Later in that same article:

"Pods can be used to host vertically integrated application stacks, but their primary motivation is to support co-located..."

OK, so you can organize a single pod as your entire vertical stack (from DB to web app). But apparently that's not typically how it's organized, so I assume that typically a "horizontal" organization is preferred (why??).

But to me, horizontal layering/stratification implies that you'll only have one container in a pod, because typically in each tier of service (web, app, cache, db, etc.) you'll have one type of component.

Let's take a concrete example. Say we have the following vertical stack of tiers:

  • Web frontend containers; Grails or Spring MVC web/app server
  • Microservices containers; RESTful web services where core business logic lives
  • Message broker (say RabbitMQ) containers
  • Microservice cache (some services have distributed Hazelcast cache clusters sitting between them and their DB/backing store) containers
  • MySQL DB cluster containers
  • MongoDB cluster containers
  • 3rd party RESTful cloud API (say SalesForce or Stripe or something similar)

These are fairly typical components in an app stack. If we went against Kubernetes' own advice, and created "vertically-aligned" pods, each pod would consist of 1 type of container for each tier (the web/app server, each microservice, each DB, etc.).

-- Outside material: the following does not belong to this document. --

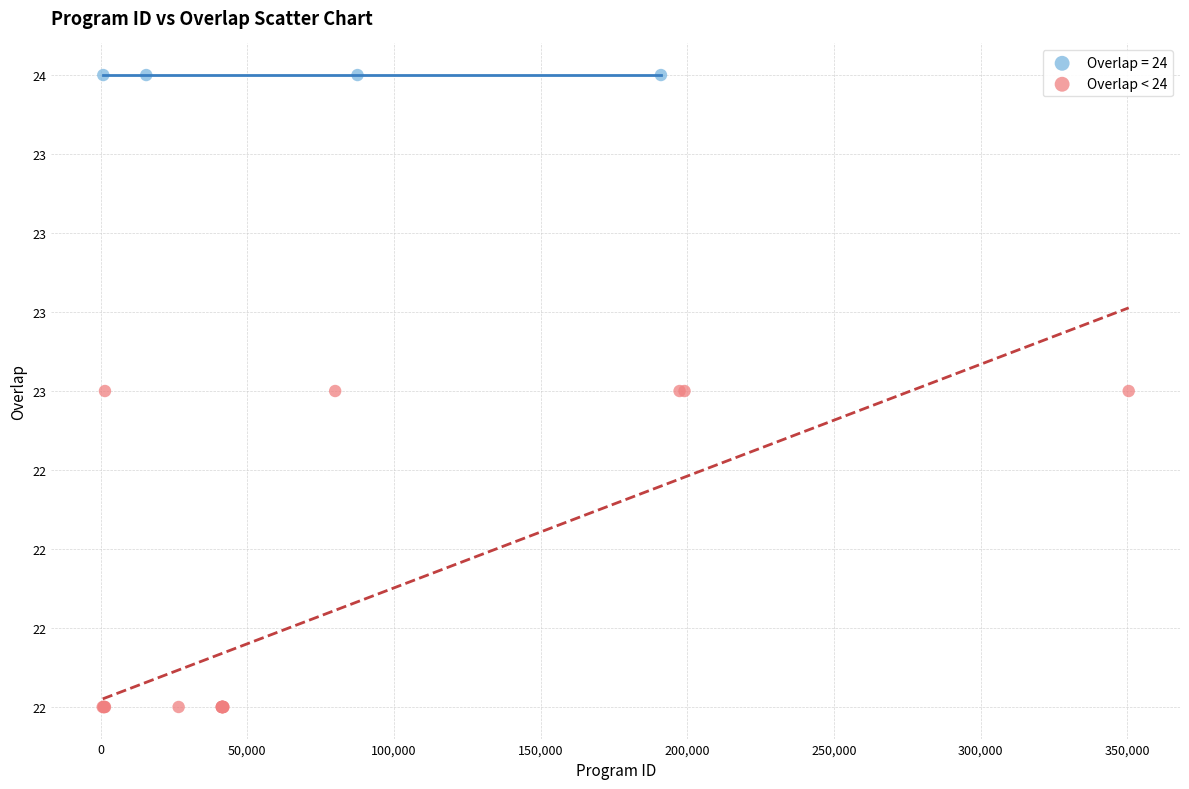

What are all the series names shown in the legend?

Overlap = 24, Overlap < 24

But how would a horizontally-aligned pod be organized? What containers would go in which pods?

-- smeeb
architecture
docker
kubernetes

1 Answer

9/29/2015

A Pod is the basic scheduling unit in Kubernetes. It is the common case that a pod will only have a single container running in it, as most containers can be scheduled independently (i.e. they do not need to be co-located on the same machine).

With regards to your example, you could put most containers in individual pods, and use a Replication Controller to horizontally scale the number of replicas of each Pod (and therefore container) as needed. Along with your replication controller, you'll also want a Service to load balance between the replicas. Vertical tiers could be organized using labels on the pods/replication controllers/services, such as tier=message_broker.

Edit:

The reason it's not a good idea to put your entire stack in a single pod is it limits your flexibility:

  • It forces your entire stack to be scheduled on a single machine, which could make scheduling more difficult if machines lack some of the necessary resources.
  • Individual components cannot be scaled independently (e.g. if you need more frontend replicas to handle traffic, but your DB is only used for a small number of queries)
  • All the containers would need to agree on which ports to use. Each pod has a unique IP, so containers running in separate pods can use the same ports.